After configuring a Non SD-WAN Destination via Edge in SASE Orchestrator, you have to associate the Non SD-WAN Destination to the desired Profile in order to establish the tunnels between SD-WAN Gateways and the Non SD-WAN Destination.

To establish a VPN connection between a branch and a Non SD-WAN Destination configured via Edge, perform the following steps:

Procedure

  1. In the SD-WAN service of the Enterprise portal, go to Configure > Profiles.
  2. Click the link to the Profile or click the link under the Device column of the selected Profile.
    The Device Settings page for the selected profile appears.
  3. Go to the VPN Services area and activate the Cloud VPN by turning on the toggle button.
  4. To establish a VPN connection directly from a SD-WAN Edge to a Non SD-WAN Destination (VPN gateway of Cloud provider such as Azure, AWS), under Non SD-WAN Destination via Edge, select the Enable Non SD-WAN via Edge check box.
  5. From the list of configured Services, select a Non SD-WAN Destination to establish VPN connection.
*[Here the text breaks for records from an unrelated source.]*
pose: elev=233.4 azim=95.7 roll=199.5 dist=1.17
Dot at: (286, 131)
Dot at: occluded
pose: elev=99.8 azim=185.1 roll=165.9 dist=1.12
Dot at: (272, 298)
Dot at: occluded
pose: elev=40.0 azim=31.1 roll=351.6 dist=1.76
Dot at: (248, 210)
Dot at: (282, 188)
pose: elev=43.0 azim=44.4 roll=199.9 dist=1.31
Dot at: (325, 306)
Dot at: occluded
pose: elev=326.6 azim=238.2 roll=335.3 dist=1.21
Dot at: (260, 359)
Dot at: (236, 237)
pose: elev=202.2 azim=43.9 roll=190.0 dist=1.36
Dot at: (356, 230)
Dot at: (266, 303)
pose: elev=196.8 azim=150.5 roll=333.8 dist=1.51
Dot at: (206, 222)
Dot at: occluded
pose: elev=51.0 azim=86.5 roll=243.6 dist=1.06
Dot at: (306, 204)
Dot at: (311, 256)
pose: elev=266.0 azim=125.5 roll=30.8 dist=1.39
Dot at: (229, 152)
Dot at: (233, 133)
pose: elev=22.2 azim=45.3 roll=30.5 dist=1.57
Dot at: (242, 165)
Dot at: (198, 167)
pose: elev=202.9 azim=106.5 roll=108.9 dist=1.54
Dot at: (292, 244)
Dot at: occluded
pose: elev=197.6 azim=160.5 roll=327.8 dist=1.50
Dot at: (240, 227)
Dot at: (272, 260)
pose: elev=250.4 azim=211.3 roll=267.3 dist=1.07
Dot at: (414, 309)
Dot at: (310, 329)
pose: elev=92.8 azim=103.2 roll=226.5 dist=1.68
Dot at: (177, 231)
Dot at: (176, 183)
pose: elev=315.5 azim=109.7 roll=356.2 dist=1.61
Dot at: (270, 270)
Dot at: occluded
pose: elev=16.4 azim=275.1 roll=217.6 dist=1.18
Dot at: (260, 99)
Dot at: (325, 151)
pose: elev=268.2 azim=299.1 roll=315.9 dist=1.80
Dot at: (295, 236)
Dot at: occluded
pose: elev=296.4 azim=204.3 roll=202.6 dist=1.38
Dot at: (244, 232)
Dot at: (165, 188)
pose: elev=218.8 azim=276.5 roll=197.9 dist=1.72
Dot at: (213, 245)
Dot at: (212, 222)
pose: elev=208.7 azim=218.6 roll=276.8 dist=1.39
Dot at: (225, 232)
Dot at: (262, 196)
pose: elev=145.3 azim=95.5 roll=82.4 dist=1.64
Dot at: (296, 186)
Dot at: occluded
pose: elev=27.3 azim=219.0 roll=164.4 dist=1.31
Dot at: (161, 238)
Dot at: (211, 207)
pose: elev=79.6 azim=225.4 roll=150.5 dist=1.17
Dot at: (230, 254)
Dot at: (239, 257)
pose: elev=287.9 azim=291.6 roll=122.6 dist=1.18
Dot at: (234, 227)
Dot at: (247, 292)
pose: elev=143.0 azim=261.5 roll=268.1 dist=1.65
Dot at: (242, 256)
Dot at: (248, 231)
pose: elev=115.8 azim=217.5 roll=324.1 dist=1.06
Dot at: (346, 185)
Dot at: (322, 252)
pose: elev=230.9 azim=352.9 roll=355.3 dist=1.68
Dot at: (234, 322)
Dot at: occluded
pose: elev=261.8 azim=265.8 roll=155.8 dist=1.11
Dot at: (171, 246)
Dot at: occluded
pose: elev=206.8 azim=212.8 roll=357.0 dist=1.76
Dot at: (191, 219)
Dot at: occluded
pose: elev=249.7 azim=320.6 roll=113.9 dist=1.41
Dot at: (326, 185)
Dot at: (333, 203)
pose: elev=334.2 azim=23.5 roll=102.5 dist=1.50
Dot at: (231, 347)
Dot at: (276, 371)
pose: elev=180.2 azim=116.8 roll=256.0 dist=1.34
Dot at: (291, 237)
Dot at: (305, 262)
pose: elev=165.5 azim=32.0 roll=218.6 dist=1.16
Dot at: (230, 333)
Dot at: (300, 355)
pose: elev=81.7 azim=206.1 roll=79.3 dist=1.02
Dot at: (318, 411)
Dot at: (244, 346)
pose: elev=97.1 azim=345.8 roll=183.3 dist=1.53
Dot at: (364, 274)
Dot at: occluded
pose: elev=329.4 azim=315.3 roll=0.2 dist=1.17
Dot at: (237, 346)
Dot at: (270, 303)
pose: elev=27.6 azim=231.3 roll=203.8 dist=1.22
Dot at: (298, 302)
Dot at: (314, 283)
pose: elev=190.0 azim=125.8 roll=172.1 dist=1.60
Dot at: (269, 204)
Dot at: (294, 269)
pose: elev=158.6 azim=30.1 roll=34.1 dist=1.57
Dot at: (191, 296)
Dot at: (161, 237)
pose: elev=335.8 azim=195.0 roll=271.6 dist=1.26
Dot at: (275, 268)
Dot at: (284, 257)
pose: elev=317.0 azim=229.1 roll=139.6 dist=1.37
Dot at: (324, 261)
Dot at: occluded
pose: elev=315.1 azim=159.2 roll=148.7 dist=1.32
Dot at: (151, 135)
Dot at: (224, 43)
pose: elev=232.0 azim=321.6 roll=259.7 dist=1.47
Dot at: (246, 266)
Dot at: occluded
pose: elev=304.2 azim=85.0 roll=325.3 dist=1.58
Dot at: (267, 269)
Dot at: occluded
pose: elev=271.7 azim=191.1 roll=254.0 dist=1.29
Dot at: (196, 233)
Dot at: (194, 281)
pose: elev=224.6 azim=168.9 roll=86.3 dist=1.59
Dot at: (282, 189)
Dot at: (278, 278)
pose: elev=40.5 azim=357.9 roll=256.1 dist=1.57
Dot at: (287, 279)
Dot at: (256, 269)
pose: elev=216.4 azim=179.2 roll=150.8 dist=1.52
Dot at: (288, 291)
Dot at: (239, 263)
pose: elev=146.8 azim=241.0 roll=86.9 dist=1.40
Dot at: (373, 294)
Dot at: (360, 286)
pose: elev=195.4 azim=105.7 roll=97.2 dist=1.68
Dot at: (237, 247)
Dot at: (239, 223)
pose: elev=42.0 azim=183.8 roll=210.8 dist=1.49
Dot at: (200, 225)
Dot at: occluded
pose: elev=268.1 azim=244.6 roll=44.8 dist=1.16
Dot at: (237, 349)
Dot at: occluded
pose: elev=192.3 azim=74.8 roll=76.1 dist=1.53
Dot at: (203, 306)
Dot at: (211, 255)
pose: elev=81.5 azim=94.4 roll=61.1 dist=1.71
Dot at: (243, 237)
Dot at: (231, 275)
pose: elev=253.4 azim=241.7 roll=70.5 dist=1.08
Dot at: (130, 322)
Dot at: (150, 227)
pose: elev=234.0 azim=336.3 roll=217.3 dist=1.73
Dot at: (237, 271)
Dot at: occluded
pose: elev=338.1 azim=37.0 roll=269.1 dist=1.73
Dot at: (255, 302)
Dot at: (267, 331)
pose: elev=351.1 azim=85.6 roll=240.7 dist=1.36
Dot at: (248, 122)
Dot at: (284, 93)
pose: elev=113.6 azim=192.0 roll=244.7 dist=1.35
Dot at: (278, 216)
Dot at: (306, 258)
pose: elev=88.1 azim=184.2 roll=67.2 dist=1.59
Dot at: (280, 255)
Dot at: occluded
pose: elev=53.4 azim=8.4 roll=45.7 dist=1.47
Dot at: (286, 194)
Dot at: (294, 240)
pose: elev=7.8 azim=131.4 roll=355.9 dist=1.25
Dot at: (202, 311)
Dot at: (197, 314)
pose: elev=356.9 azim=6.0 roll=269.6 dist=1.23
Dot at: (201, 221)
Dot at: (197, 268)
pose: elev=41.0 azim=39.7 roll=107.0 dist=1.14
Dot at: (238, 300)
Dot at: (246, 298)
Click Add to add additional Non SD-WAN Destinations.
    Note: Only one Non SD-WAN Destinations via Edge service is allowed to be activated in at most one segment. Two segments cannot have the same Non SD-WAN Destinations via Edge service activated.
  6. To deactivate a particular service, deselect the respective Enable Service check box.
  7. Click Save Changes.
    Note: Before associating a Non SD-WAN Destination to a Profile, ensure that the Gateway for the Enterprise Data Center is already configured by the Enterprise Data Center Administrator and the Data Center VPN Tunnel is activated.